Das hat nichts mehr mit Fotografie zu tun – aber die Menschen bekommen was sie wollen, Bildausschnitte auf Knopfdruck. Die allermeisten Menschen möchten ja Dinge und Personen nah heran holen oder anders herum viel Raum zeigen.
Sie interessiert keine Schärfentiefe, keine Perspektive, kein Licht, kein Schatten, keine Farben, keine Schärfe, kein Hintergrund, keine Brillanz und kein technisches Erleben und umsetzen. Sie wollen einfach nur groß im Bild haben, was sie sehen.
Ähnlich wie unsere Augen, die uns ein großes Sichtfeld zeigen – aus dem unser Hirn das für uns wichtige heraus stellt und betont.
Wenn Sie sich das deutlich vor Augen führen, was unsere Augen tatsächlich liefern und was unser Gehirn damit macht – dann wird sehr deutlich, daß Fotografie mit Systemkameras und Wechselobjektiven – mit dem ganzen Aufwand, den wir treiben – eine hohe Kunstform ist. Wir treffen für die Aufnahme eines Motives oder der Welt, hunderte bewusste Entscheidungen, wählen aus, selektieren und gestalten und erhalten ein Foto, das im Idealfall unserer Vorstellung entspricht.
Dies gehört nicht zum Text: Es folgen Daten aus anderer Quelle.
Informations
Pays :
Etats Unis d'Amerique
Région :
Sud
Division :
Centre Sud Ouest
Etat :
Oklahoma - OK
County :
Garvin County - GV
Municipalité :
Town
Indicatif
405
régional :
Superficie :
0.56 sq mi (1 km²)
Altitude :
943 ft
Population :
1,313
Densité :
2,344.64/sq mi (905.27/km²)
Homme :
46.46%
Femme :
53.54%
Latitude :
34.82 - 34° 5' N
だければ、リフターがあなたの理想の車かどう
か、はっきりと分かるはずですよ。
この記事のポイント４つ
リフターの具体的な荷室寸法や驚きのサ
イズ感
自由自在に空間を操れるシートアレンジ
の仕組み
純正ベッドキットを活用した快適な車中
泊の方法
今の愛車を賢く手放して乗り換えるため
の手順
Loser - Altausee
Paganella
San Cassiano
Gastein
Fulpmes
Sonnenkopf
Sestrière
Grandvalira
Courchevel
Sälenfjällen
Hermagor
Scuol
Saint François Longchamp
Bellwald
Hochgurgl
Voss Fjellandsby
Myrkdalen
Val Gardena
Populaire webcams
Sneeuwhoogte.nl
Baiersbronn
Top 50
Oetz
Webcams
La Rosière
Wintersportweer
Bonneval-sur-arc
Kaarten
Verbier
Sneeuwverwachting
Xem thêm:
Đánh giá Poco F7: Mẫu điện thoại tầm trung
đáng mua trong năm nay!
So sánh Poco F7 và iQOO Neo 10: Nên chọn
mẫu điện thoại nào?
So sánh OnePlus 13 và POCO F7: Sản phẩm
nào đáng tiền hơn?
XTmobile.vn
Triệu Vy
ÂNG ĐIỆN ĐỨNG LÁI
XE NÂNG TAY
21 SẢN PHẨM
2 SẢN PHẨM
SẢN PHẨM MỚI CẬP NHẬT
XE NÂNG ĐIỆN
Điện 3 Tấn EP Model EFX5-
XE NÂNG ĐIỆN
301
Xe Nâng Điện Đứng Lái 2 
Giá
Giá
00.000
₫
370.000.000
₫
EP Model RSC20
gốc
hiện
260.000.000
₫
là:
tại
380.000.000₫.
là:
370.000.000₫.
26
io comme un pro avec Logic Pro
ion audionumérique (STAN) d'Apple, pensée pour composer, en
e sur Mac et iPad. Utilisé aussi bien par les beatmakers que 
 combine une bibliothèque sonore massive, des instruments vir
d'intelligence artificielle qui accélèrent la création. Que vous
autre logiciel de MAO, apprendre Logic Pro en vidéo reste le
Nokia, Sony und Co werden schon bald die Hintergründe unscharf rechnen, die Perspektiven anpassen und Fotos simulieren – wie wir sie sonst nur mechanisch und optisch erreichen konnten.

Schöne neue Welt?

Nokia zelebriert hier einen großen Sprung und bläst alle anderen Handys und die Digicams auf Seite. Mal sehen wann Nikon das auch anbietet…

Pixel-Auflösung kann wie alles auf der Welt für den einen ein Fluch und den anderen ein Segen sein.
Wer nur etwas festhalten will, für den ist Nokia auf dem besten Weg und bringt bessere Ergebnisse auch bei höhere Empfindlichkeit. Wer kreativ fotografieren will, wird auch heute noch mit Handys und Digicams nicht so viel anfangen können.
Hohe Auflösung und die Möglichkeit Ausschnitte frei zu bestimmen, ohne die Bildqualität zu kastrieren sind sehr vorteilhaft. Wieviel Mehr an Auflösung sinnvoll ist, hängt davon ab wie gut das Objektiv und die Lichtverhältnisse bei der Aufnahme sind und ob die Aufnahme verwacklungsfrei und pixelscharf gelingt.